» Description of the task: In the listing below, find the line with "left knee: (195, 561)" and the line with "right knee: (1115, 474)". Repeat those two lines and all lines between them exactly.

» Data under study:
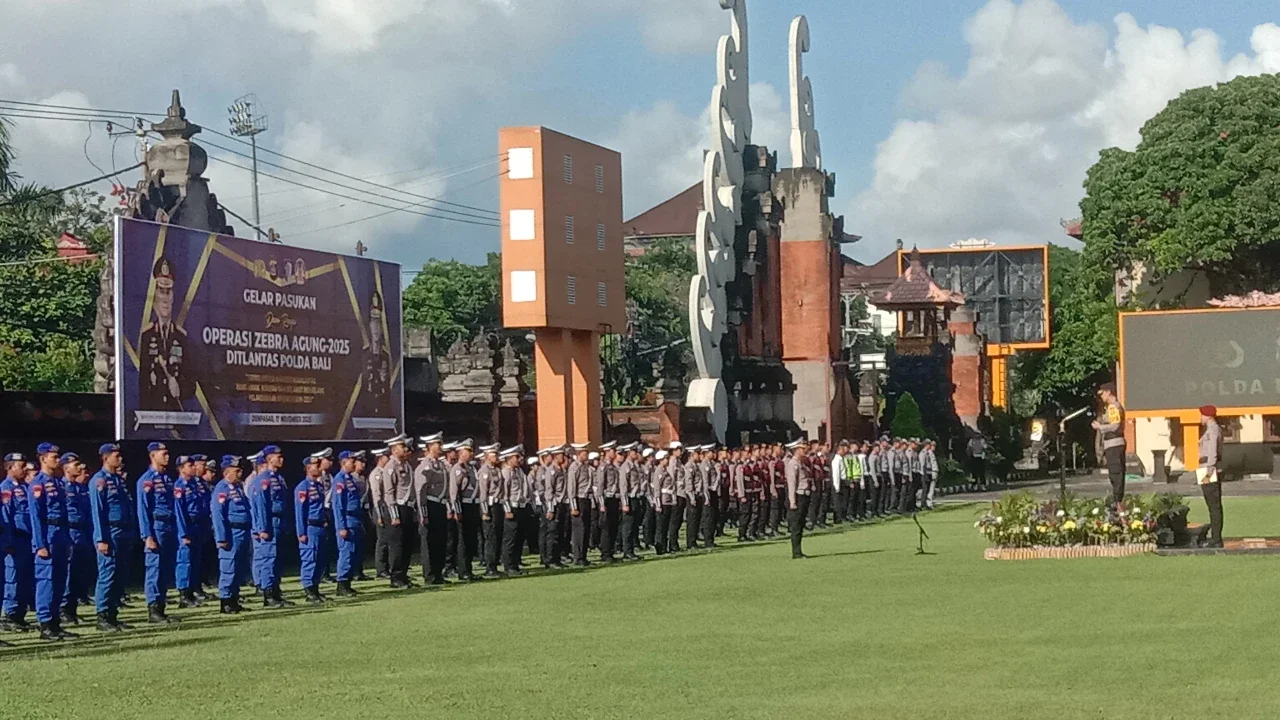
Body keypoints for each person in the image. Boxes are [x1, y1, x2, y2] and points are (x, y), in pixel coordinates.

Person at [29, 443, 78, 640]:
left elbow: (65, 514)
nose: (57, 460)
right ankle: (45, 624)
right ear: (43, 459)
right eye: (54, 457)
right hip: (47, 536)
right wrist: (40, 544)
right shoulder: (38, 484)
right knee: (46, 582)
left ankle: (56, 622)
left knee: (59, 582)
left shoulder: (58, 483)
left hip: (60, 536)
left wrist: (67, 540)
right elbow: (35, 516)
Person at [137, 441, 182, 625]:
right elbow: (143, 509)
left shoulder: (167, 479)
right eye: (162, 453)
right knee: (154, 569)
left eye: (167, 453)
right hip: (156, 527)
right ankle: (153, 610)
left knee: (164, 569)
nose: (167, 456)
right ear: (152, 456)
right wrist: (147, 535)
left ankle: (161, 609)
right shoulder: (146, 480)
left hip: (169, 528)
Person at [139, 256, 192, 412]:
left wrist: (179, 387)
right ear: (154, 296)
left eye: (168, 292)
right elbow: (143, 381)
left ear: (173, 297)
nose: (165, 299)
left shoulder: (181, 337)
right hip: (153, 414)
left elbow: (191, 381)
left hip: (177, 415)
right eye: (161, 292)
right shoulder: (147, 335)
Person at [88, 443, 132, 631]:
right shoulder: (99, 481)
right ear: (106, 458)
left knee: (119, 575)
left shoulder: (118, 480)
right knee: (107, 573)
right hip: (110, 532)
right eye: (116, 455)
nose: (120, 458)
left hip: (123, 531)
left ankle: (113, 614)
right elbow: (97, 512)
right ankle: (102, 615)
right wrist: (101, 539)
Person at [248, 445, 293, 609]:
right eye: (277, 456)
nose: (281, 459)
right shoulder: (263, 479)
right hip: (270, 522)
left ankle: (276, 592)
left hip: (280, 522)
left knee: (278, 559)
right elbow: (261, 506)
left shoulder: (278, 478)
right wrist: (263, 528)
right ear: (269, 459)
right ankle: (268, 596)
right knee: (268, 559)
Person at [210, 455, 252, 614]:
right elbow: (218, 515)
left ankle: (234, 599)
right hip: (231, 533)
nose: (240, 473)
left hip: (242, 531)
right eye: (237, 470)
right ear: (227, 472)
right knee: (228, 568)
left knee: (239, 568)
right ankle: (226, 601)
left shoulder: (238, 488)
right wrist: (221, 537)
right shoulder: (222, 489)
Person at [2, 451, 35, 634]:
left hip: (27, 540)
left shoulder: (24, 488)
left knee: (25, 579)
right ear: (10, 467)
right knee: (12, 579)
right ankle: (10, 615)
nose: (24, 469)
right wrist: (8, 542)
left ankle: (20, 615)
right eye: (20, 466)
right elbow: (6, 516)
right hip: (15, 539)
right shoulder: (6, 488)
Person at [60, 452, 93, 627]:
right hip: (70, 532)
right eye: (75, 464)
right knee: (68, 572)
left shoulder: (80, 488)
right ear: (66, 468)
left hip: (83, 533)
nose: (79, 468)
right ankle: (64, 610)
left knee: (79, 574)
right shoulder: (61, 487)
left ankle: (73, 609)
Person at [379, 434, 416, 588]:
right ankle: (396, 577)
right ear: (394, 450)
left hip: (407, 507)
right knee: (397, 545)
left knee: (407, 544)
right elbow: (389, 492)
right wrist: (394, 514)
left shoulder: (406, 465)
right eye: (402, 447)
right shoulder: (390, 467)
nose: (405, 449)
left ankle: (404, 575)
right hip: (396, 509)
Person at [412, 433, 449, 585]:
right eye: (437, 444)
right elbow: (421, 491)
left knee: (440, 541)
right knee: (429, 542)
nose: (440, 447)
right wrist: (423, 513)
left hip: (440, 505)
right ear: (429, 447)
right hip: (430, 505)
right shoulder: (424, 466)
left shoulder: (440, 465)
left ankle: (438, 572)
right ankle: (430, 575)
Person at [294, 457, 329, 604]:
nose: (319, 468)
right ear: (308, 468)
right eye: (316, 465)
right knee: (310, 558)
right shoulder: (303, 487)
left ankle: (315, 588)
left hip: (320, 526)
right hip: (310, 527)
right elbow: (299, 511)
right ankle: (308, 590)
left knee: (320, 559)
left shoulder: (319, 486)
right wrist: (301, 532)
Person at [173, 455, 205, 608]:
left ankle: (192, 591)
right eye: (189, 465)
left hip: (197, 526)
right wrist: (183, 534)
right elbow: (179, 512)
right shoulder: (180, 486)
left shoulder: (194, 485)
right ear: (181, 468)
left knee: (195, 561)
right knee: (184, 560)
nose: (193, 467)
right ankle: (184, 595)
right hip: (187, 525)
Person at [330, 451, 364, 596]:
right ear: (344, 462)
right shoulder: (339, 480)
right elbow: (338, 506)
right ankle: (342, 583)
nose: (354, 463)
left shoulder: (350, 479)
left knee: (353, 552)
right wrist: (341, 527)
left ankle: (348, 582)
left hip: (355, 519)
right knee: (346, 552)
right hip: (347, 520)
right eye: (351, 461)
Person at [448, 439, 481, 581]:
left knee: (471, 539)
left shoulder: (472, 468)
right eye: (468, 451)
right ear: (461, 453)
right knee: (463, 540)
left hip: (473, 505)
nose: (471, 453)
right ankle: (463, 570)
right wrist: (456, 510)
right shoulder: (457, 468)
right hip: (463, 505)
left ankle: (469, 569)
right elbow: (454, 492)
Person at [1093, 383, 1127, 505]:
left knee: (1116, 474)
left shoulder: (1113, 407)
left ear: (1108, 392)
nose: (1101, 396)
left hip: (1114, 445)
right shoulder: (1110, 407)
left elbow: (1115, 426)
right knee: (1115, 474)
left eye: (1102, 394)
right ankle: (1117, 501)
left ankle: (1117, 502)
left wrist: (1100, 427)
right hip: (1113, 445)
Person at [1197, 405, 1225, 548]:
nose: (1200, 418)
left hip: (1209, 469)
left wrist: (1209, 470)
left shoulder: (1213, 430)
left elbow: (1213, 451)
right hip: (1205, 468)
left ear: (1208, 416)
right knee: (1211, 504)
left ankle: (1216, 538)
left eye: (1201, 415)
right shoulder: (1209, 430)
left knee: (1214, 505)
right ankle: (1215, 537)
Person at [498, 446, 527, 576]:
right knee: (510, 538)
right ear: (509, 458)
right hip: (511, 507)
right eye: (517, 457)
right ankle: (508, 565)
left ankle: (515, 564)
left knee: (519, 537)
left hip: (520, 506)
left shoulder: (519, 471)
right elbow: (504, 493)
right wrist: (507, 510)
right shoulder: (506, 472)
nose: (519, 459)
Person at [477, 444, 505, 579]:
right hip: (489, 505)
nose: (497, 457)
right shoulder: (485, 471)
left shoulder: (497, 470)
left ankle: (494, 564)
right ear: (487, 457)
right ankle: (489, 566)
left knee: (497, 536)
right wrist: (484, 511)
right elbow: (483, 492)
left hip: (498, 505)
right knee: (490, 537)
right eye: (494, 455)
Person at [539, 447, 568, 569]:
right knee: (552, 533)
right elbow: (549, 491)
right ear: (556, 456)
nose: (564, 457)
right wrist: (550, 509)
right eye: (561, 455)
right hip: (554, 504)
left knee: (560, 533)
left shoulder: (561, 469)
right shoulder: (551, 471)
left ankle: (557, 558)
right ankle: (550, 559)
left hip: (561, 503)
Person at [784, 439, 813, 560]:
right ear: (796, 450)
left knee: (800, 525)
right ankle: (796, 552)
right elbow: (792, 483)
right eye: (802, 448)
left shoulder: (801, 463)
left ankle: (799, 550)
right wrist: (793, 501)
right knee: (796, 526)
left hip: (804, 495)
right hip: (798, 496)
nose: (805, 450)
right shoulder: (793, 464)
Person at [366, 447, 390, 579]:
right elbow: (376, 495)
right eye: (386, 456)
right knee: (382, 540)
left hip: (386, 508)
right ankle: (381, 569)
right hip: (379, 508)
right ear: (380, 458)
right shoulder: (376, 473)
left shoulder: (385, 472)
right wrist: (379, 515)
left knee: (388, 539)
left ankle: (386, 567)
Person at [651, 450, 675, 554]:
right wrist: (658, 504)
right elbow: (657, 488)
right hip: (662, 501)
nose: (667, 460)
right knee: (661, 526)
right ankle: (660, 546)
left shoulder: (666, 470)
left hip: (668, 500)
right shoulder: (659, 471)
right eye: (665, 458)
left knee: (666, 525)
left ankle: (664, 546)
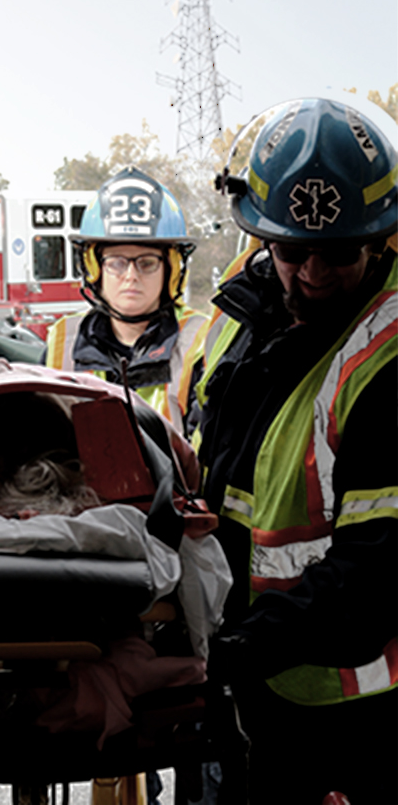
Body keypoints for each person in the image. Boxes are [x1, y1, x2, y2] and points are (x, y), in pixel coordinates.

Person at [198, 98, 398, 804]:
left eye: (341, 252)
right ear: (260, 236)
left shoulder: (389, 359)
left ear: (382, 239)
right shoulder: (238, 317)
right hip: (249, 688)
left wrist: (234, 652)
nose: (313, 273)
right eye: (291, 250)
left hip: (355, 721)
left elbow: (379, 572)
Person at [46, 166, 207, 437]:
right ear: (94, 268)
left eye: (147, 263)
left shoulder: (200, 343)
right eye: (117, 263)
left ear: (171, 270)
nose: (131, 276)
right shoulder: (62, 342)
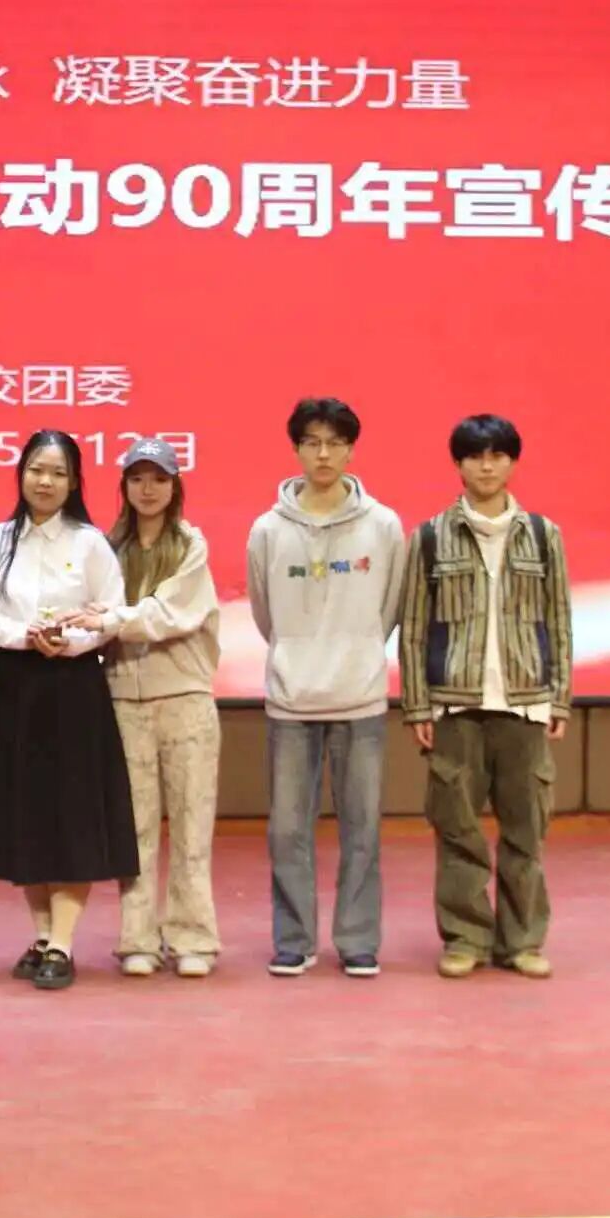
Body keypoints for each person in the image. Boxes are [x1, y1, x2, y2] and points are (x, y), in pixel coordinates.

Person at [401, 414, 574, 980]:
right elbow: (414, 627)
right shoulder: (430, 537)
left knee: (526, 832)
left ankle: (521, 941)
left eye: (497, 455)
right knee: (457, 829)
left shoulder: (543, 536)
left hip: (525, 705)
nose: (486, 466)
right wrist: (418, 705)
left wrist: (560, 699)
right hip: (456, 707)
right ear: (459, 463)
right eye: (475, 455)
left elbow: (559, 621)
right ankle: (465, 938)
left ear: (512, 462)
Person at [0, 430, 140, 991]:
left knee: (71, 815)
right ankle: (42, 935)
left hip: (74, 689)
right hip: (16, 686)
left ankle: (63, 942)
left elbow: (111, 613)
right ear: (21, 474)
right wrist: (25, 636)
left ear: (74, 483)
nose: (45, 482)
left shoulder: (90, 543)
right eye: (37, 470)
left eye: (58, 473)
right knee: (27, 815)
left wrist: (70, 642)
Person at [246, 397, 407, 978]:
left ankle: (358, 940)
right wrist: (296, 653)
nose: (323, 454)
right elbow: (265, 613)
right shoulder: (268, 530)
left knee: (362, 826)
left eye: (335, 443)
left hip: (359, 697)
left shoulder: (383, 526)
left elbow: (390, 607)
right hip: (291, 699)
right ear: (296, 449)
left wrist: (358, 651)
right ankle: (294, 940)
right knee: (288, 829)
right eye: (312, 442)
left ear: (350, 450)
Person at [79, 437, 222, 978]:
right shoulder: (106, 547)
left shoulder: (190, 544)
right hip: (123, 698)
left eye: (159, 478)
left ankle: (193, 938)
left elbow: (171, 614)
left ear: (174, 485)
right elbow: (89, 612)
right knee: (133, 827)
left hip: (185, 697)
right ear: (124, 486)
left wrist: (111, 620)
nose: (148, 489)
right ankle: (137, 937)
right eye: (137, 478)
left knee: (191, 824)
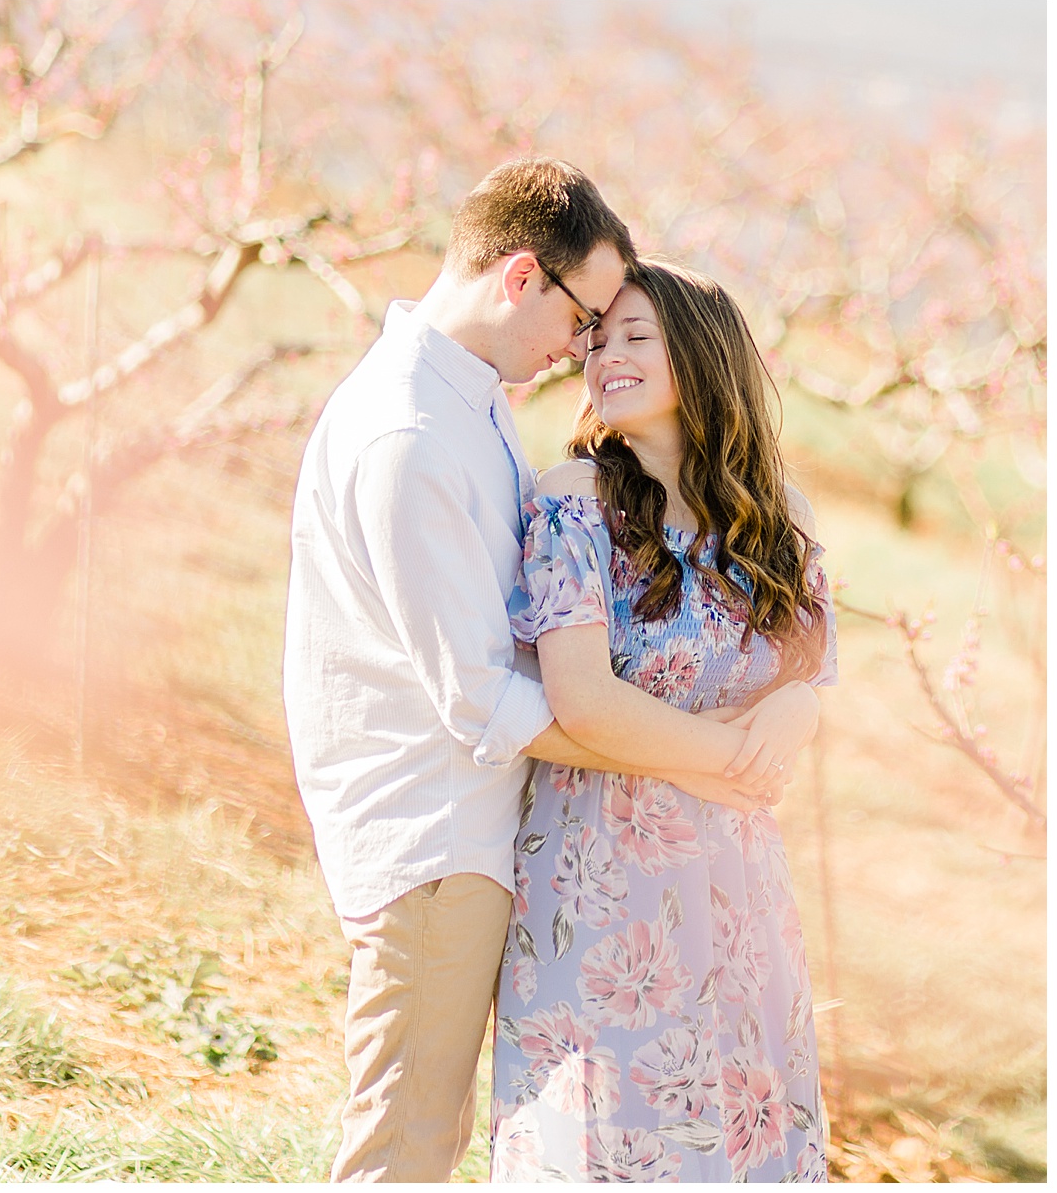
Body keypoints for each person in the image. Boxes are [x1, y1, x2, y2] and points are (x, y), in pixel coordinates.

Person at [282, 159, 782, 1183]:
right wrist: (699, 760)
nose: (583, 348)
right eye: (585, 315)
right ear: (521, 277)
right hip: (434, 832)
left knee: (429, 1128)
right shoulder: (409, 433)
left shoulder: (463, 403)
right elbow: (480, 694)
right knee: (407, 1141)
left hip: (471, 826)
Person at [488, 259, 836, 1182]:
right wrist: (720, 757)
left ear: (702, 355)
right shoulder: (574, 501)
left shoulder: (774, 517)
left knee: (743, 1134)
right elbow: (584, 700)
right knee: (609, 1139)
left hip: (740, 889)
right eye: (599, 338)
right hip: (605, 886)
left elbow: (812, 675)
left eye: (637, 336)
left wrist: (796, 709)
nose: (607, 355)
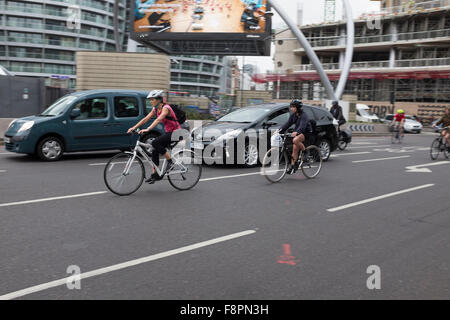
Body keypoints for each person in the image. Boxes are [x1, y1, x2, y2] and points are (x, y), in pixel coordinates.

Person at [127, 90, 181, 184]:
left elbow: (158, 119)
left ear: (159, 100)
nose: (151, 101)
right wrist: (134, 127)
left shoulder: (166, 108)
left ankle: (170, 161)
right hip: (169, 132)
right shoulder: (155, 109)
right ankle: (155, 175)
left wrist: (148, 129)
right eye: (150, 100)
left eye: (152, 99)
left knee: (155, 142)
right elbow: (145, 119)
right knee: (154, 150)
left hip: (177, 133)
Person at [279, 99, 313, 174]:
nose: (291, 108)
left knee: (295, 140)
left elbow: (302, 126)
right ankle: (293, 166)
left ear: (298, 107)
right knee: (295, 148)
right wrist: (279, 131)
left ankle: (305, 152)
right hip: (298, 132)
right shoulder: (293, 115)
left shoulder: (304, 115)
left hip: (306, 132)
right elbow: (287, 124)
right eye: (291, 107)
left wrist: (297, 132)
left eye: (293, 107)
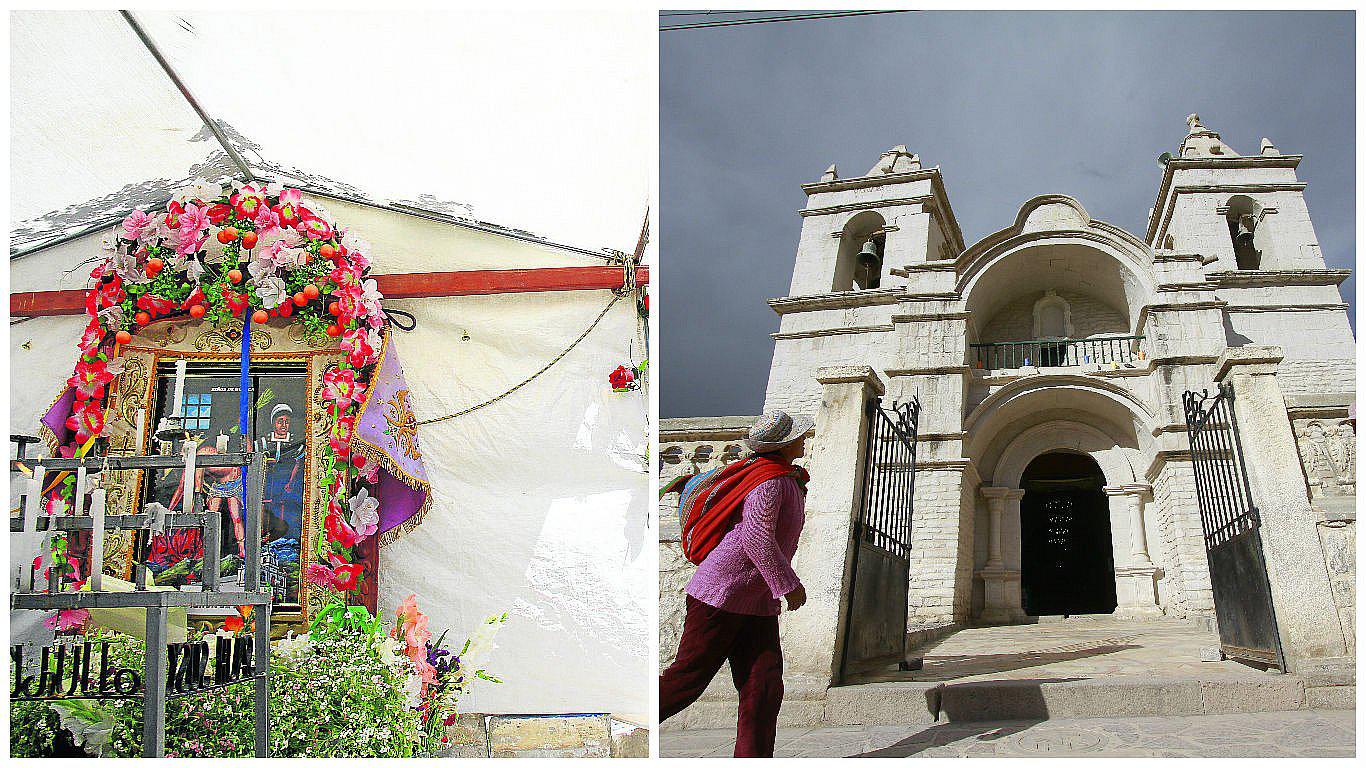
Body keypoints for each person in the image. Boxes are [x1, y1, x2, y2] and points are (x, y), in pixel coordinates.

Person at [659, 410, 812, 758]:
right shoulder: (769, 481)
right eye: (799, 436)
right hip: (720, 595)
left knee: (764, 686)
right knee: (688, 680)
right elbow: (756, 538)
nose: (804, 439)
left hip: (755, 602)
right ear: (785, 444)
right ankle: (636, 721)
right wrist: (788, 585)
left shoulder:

» Finished exercise:
left knee: (195, 561)
right knee: (184, 560)
nose: (193, 467)
right ankle: (184, 595)
right hip: (187, 525)
Person at [330, 451, 364, 596]:
right ear: (344, 462)
right shoulder: (339, 480)
right elbow: (338, 506)
right ankle: (342, 583)
nose: (354, 463)
left shoulder: (350, 479)
left knee: (353, 552)
right wrist: (341, 527)
left ankle: (348, 582)
left hip: (355, 519)
right knee: (346, 552)
right hip: (347, 520)
right eye: (351, 461)
Person at [448, 439, 481, 581]:
left knee: (471, 539)
left shoulder: (472, 468)
right eye: (468, 451)
right ear: (461, 453)
right knee: (463, 540)
left hip: (473, 505)
nose: (471, 453)
right ankle: (463, 570)
right wrist: (456, 510)
right shoulder: (457, 468)
right hip: (463, 505)
left ankle: (469, 569)
right elbow: (454, 492)
Person at [1093, 383, 1127, 505]:
left knee: (1116, 474)
left shoulder: (1113, 407)
left ear: (1108, 392)
nose: (1101, 396)
left hip: (1114, 445)
right shoulder: (1110, 407)
left elbow: (1115, 426)
right knee: (1115, 474)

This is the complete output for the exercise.